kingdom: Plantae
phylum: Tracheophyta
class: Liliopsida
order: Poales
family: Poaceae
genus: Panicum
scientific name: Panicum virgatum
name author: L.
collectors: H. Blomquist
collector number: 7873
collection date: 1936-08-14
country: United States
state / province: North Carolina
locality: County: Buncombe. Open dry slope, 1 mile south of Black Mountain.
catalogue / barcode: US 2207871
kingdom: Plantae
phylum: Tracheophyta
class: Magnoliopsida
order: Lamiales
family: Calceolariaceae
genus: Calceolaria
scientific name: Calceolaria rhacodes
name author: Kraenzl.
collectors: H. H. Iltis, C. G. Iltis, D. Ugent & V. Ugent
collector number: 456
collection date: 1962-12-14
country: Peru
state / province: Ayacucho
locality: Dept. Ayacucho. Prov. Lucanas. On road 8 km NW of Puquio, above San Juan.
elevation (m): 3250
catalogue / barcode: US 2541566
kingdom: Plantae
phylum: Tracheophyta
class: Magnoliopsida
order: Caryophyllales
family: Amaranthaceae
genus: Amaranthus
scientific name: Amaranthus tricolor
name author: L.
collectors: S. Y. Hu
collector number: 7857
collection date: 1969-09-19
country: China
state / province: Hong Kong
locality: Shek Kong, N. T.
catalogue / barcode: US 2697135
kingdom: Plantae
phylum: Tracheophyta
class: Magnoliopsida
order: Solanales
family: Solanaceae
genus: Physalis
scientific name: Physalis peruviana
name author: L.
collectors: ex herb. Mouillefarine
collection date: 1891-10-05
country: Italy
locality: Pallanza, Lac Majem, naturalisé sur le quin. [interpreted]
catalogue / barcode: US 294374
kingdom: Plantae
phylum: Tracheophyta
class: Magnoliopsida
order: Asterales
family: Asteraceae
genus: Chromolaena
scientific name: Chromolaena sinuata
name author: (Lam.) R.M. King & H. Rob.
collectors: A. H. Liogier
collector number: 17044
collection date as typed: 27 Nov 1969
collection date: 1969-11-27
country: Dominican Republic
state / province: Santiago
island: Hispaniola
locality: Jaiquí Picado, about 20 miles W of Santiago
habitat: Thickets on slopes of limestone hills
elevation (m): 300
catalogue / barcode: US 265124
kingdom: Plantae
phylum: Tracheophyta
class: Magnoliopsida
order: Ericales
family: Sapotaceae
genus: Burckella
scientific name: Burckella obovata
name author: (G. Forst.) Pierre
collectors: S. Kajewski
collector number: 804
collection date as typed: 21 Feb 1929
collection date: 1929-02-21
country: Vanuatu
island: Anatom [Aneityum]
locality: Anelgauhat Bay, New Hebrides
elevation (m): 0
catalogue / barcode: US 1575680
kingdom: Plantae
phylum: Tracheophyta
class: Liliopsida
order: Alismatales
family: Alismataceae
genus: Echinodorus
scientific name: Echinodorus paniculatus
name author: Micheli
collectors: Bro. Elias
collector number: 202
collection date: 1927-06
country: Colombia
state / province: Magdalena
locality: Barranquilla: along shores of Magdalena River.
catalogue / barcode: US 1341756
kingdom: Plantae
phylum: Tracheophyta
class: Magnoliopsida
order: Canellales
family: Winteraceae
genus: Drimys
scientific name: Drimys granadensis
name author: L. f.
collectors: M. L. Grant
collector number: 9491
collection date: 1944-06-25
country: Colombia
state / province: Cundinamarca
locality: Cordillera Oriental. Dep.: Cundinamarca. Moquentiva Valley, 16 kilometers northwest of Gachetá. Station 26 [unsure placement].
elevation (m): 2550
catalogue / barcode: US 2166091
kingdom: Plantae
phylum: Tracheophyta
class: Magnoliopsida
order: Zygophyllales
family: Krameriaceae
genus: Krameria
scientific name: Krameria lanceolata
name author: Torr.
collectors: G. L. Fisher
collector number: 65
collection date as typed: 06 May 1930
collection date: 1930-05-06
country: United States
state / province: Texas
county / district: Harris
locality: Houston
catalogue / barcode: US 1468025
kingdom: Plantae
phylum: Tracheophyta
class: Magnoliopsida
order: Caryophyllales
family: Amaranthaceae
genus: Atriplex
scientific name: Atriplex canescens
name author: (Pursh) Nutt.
════
= Short task =
Arrange all the lines of the data above as a numbered list, leaving out any blank lines.

= Final answer =
1. kingdom: Plantae
2. phylum: Tracheophyta
3. class: Liliopsida
4. order: Poales
5. family: Poaceae
6. genus: Panicum
7. scientific name: Panicum virgatum
8. name author: L.
9. collectors: H. Blomquist
10. collector number: 7873
11. collection date: 1936-08-14
12. country: United States
13. state / province: North Carolina
14. locality: County: Buncombe. Open dry slope, 1 mile south of Black Mountain.
15. catalogue / barcode: US 2207871
16. kingdom: Plantae
17. phylum: Tracheophyta
18. class: Magnoliopsida
19. order: Lamiales
20. family: Calceolariaceae
21. genus: Calceolaria
22. scientific name: Calceolaria rhacodes
23. name author: Kraenzl.
24. collectors: H. H. Iltis, C. G. Iltis, D. Ugent & V. Ugent
25. collector number: 456
26. collection date: 1962-12-14
27. country: Peru
28. state / province: Ayacucho
29. locality: Dept. Ayacucho. Prov. Lucanas. On road 8 km NW of Puquio, above San Juan.
30. elevation (m): 3250
31. catalogue / barcode: US 2541566
32. kingdom: Plantae
33. phylum: Tracheophyta
34. class: Magnoliopsida
35. order: Caryophyllales
36. family: Amaranthaceae
37. genus: Amaranthus
38. scientific name: Amaranthus tricolor
39. name author: L.
40. collectors: S. Y. Hu
41. collector number: 7857
42. collection date: 1969-09-19
43. country: China
44. state / province: Hong Kong
45. locality: Shek Kong, N. T.
46. catalogue / barcode: US 2697135
47. kingdom: Plantae
48. phylum: Tracheophyta
49. class: Magnoliopsida
50. order: Solanales
51. family: Solanaceae
52. genus: Physalis
53. scientific name: Physalis peruviana
54. name author: L.
55. collectors: ex herb. Mouillefarine
56. collection date: 1891-10-05
57. country: Italy
58. locality: Pallanza, Lac Majem, naturalisé sur le quin. [interpreted]
59. catalogue / barcode: US 294374
60. kingdom: Plantae
61. phylum: Tracheophyta
62. class: Magnoliopsida
63. order: Asterales
64. family: Asteraceae
65. genus: Chromolaena
66. scientific name: Chromolaena sinuata
67. name author: (Lam.) R.M. King & H. Rob.
68. collectors: A. H. Liogier
69. collector number: 17044
70. collection date as typed: 27 Nov 1969
71. collection date: 1969-11-27
72. country: Dominican Republic
73. state / province: Santiago
74. island: Hispaniola
75. locality: Jaiquí Picado, about 20 miles W of Santiago
76. habitat: Thickets on slopes of limestone hills
77. elevation (m): 300
78. catalogue / barcode: US 265124
79. kingdom: Plantae
80. phylum: Tracheophyta
81. class: Magnoliopsida
82. order: Ericales
83. family: Sapotaceae
84. genus: Burckella
85. scientific name: Burckella obovata
86. name author: (G. Forst.) Pierre
87. collectors: S. Kajewski
88. collector number: 804
89. collection date as typed: 21 Feb 1929
90. collection date: 1929-02-21
91. country: Vanuatu
92. island: Anatom [Aneityum]
93. locality: Anelgauhat Bay, New Hebrides
94. elevation (m): 0
95. catalogue / barcode: US 1575680
96. kingdom: Plantae
97. phylum: Tracheophyta
98. class: Liliopsida
99. order: Alismatales
100. family: Alismataceae
101. genus: Echinodorus
102. scientific name: Echinodorus paniculatus
103. name author: Micheli
104. collectors: Bro. Elias
105. collector number: 202
106. collection date: 1927-06
107. country: Colombia
108. state / province: Magdalena
109. locality: Barranquilla: along shores of Magdalena River.
110. catalogue / barcode: US 1341756
111. kingdom: Plantae
112. phylum: Tracheophyta
113. class: Magnoliopsida
114. order: Canellales
115. family: Winteraceae
116. genus: Drimys
117. scientific name: Drimys granadensis
118. name author: L. f.
119. collectors: M. L. Grant
120. collector number: 9491
121. collection date: 1944-06-25
122. country: Colombia
123. state / province: Cundinamarca
124. locality: Cordillera Oriental. Dep.: Cundinamarca. Moquentiva Valley, 16 kilometers northwest of Gachetá. Station 26 [unsure placement].
125. elevation (m): 2550
126. catalogue / barcode: US 2166091
127. kingdom: Plantae
128. phylum: Tracheophyta
129. class: Magnoliopsida
130. order: Zygophyllales
131. family: Krameriaceae
132. genus: Krameria
133. scientific name: Krameria lanceolata
134. name author: Torr.
135. collectors: G. L. Fisher
136. collector number: 65
137. collection date as typed: 06 May 1930
138. collection date: 1930-05-06
139. country: United States
140. state / province: Texas
141. county / district: Harris
142. locality: Houston
143. catalogue / barcode: US 1468025
144. kingdom: Plantae
145. phylum: Tracheophyta
146. class: Magnoliopsida
147. order: Caryophyllales
148. family: Amaranthaceae
149. genus: Atriplex
150. scientific name: Atriplex canescens
151. name author: (Pursh) Nutt.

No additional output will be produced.